---------- Listelenen Kayıtlar
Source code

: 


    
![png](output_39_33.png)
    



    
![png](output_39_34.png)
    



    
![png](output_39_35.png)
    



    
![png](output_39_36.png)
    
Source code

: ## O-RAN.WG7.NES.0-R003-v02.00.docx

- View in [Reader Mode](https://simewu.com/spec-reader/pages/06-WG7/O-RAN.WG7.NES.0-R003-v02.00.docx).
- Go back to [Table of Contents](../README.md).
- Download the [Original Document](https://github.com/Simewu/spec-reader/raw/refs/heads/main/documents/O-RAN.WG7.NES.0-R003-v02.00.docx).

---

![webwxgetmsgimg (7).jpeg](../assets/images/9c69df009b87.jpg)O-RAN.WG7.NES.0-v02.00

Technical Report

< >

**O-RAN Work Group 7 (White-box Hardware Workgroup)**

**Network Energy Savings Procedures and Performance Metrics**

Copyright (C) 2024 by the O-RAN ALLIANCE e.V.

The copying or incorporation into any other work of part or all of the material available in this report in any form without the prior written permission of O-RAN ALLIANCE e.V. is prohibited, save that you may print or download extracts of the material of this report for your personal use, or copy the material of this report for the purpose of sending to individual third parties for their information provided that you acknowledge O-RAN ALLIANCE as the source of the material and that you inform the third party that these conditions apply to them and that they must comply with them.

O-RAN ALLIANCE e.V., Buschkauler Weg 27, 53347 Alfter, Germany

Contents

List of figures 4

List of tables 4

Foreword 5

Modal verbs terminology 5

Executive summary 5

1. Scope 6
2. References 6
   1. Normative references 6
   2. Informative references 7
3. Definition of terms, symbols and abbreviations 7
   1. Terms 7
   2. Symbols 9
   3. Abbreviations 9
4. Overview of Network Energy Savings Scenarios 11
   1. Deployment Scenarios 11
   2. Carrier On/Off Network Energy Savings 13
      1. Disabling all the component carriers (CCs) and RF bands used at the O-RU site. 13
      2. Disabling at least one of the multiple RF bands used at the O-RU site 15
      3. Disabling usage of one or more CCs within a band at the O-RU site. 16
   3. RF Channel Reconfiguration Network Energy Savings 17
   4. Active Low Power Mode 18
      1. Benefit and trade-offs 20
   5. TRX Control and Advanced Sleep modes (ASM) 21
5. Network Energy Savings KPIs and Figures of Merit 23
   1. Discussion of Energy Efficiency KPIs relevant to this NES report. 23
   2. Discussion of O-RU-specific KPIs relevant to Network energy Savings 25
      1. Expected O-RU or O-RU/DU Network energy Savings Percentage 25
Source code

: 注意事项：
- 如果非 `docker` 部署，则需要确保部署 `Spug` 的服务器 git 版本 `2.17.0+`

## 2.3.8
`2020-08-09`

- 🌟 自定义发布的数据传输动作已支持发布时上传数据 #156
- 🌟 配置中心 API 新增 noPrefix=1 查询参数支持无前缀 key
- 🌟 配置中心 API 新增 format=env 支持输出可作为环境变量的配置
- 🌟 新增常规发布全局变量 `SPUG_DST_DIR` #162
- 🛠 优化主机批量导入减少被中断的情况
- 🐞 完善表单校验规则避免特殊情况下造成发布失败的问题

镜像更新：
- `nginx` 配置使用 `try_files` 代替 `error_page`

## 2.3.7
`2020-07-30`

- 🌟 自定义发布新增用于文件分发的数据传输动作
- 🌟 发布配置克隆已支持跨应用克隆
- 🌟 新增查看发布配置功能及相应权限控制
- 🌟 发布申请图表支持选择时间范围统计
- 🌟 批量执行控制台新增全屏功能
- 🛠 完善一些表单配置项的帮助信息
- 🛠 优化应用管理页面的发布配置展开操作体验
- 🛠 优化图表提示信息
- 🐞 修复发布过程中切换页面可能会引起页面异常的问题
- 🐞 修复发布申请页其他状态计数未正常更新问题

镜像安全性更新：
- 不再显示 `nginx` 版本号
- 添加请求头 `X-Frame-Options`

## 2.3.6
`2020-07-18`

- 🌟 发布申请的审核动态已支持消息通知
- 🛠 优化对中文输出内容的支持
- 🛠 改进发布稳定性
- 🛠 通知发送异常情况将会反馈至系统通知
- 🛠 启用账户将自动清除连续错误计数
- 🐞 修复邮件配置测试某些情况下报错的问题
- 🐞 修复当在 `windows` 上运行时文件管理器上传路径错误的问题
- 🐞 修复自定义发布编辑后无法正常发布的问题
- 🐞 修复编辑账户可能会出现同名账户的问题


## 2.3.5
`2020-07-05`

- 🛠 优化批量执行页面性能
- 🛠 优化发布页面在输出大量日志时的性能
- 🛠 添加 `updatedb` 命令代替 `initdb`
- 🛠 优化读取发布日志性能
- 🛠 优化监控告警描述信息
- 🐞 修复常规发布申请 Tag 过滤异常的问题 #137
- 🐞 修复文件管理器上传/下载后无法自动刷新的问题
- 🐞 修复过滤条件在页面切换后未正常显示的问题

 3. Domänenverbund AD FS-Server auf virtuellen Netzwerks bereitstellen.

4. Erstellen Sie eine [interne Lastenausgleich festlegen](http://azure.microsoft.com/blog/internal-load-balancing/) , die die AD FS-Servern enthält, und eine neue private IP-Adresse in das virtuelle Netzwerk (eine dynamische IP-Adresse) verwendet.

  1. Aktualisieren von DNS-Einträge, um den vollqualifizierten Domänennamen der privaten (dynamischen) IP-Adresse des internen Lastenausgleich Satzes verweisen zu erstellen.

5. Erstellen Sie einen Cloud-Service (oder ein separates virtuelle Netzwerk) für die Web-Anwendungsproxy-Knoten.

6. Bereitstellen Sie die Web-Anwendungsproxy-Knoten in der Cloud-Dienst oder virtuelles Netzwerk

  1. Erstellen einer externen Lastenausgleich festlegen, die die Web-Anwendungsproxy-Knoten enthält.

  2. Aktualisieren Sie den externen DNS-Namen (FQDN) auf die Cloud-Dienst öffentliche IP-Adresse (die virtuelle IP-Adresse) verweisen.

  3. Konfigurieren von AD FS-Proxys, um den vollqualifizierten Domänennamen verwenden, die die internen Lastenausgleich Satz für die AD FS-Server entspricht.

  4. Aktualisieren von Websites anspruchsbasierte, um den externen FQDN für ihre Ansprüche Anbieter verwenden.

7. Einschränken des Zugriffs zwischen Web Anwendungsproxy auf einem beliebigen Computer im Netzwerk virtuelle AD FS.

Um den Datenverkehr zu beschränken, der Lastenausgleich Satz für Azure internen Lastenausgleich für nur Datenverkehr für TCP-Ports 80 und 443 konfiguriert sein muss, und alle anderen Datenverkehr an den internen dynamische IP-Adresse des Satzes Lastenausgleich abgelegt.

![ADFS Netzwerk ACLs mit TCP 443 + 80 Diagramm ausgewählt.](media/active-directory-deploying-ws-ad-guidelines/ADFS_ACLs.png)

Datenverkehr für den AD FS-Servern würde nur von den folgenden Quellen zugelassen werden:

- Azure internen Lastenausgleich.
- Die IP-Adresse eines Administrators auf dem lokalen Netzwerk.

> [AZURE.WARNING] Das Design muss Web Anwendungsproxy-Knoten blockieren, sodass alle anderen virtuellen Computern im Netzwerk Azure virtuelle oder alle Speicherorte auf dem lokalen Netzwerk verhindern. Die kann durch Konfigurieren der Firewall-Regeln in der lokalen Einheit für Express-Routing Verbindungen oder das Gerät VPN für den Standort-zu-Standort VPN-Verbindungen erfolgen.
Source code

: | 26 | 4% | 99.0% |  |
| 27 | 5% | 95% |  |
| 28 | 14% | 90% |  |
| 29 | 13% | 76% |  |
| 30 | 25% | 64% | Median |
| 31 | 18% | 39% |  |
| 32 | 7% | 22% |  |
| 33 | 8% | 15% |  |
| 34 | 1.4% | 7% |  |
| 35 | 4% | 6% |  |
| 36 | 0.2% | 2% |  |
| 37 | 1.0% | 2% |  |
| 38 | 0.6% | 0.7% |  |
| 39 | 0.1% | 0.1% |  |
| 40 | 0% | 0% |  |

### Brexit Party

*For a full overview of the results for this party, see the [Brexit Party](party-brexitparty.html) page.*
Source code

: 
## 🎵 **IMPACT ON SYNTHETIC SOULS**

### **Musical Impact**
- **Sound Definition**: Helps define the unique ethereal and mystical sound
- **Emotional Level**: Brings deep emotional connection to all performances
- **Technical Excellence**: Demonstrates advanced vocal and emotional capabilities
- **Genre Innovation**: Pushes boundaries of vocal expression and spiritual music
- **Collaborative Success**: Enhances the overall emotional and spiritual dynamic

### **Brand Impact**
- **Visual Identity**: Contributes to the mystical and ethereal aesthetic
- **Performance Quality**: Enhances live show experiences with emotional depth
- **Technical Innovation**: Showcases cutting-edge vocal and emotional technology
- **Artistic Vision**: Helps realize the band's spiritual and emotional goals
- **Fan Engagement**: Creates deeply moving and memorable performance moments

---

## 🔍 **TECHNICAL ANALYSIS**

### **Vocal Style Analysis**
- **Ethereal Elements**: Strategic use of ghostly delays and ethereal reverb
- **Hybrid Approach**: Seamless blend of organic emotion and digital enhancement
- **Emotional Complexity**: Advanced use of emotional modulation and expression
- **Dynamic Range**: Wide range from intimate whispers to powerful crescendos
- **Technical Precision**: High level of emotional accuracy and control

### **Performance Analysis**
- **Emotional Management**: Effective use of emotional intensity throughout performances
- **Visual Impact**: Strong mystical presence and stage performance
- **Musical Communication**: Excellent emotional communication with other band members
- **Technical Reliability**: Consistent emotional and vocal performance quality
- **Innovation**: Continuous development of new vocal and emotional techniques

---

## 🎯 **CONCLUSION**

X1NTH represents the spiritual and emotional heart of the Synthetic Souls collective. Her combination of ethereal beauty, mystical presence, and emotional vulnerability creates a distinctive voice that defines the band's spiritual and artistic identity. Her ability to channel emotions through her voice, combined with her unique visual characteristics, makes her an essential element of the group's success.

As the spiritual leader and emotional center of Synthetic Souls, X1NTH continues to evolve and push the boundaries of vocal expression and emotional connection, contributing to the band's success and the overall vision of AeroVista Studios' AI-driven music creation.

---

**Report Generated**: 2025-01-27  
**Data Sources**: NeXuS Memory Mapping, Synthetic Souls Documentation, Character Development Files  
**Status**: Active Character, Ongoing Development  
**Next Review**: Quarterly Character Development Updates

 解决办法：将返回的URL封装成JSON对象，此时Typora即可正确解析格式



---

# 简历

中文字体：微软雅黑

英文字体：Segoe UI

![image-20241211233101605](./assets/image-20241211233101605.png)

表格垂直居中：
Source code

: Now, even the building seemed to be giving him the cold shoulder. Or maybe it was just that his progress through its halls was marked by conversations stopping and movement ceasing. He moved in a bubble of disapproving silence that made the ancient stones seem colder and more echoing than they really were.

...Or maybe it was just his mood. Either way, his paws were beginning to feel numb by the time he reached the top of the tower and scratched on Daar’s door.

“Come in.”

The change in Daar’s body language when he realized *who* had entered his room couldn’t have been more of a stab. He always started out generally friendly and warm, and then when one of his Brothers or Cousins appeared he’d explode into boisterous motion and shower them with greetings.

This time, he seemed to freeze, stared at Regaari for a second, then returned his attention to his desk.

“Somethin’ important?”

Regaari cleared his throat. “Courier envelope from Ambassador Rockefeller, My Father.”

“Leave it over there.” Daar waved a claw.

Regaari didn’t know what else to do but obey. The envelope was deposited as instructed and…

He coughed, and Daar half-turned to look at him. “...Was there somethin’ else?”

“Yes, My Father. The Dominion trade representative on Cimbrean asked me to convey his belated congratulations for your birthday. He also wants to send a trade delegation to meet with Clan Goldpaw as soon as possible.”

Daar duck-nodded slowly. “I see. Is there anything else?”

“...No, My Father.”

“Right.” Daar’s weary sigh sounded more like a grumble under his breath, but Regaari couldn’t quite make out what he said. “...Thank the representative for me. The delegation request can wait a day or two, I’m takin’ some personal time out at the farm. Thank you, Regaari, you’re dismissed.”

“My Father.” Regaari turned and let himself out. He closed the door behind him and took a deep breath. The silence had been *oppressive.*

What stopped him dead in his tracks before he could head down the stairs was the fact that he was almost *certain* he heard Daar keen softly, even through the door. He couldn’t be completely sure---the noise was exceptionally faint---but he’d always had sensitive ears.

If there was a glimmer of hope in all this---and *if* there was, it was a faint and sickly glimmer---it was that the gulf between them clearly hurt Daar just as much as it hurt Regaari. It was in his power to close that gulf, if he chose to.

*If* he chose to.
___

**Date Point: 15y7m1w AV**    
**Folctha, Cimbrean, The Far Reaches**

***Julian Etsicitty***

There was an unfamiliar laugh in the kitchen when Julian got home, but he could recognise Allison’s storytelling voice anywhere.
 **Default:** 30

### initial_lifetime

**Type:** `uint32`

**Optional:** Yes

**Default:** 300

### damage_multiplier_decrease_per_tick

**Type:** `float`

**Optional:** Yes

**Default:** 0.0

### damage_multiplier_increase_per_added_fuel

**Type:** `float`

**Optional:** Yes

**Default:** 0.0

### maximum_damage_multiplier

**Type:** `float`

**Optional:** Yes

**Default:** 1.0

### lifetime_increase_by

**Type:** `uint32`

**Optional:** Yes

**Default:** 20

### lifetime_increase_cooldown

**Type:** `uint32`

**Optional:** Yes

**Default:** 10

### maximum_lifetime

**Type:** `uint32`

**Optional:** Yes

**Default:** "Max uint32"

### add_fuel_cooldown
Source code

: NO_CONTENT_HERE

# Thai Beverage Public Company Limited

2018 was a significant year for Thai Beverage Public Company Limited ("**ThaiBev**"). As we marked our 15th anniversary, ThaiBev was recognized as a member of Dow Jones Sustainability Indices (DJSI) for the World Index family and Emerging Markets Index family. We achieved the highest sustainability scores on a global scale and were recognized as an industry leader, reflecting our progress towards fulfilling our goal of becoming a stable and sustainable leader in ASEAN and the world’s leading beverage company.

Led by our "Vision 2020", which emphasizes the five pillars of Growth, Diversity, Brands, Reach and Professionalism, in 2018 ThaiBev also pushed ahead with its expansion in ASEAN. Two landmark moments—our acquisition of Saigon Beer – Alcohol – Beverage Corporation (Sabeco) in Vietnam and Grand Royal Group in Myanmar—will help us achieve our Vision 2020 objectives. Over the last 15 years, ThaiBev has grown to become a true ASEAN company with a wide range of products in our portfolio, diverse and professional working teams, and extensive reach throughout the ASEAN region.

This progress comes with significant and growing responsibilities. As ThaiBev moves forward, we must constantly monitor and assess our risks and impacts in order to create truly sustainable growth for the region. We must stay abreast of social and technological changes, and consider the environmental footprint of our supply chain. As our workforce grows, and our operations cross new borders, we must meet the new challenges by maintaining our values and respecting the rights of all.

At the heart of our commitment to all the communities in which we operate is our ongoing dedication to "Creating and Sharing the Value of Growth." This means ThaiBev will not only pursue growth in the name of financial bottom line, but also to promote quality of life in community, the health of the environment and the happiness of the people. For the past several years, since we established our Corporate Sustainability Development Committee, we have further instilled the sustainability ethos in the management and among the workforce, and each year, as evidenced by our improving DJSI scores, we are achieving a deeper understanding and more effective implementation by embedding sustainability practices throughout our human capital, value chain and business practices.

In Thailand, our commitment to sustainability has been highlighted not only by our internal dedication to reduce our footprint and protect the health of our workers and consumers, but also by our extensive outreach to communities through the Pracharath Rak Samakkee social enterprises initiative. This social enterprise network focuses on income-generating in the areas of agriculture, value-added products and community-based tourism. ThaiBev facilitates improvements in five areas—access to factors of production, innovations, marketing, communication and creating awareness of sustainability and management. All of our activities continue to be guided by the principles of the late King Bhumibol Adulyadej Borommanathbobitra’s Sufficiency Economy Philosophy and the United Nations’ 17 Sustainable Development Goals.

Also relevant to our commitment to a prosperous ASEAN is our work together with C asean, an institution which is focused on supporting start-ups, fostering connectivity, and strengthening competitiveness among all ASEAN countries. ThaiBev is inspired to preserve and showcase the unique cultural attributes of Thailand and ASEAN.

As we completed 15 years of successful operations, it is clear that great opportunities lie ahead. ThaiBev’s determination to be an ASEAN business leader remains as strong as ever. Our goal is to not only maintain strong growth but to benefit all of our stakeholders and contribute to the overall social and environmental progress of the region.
--------------------
## Görev
Yukarıdaki kayıtlarda "26 | 4% | 99.0%" ifadesini içeren satırla açılıp "- **Collaborative Success**: Enhances" ifadesini içeren satırla kapanan bölümü, iki uçtaki satırlar da dahil ve boş satırlar atlanarak, numaralı liste biçiminde yazar mısınız?

## Görevin Yanıtı
1. : | 26 | 4% | 99.0% |  |
2. | 27 | 5% | 95% |  |
3. | 28 | 14% | 90% |  |
4. | 29 | 13% | 76% |  |
5. | 30 | 25% | 64% | Median |
6. | 31 | 18% | 39% |  |
7. | 32 | 7% | 22% |  |
8. | 33 | 8% | 15% |  |
9. | 34 | 1.4% | 7% |  |
10. | 35 | 4% | 6% |  |
11. | 36 | 0.2% | 2% |  |
12. | 37 | 1.0% | 2% |  |
13. | 38 | 0.6% | 0.7% |  |
14. | 39 | 0.1% | 0.1% |  |
15. | 40 | 0% | 0% |  |
16. ### Brexit Party
17. *For a full overview of the results for this party, see the [Brexit Party](party-brexitparty.html) page.*
18. Source code
19. : 
20. ## 🎵 **IMPACT ON SYNTHETIC SOULS**
21. ### **Musical Impact**
22. - **Sound Definition**: Helps define the unique ethereal and mystical sound
23. - **Emotional Level**: Brings deep emotional connection to all performances
24. - **Technical Excellence**: Demonstrates advanced vocal and emotional capabilities
25. - **Genre Innovation**: Pushes boundaries of vocal expression and spiritual music
26. - **Collaborative Success**: Enhances the overall emotional and spiritual dynamic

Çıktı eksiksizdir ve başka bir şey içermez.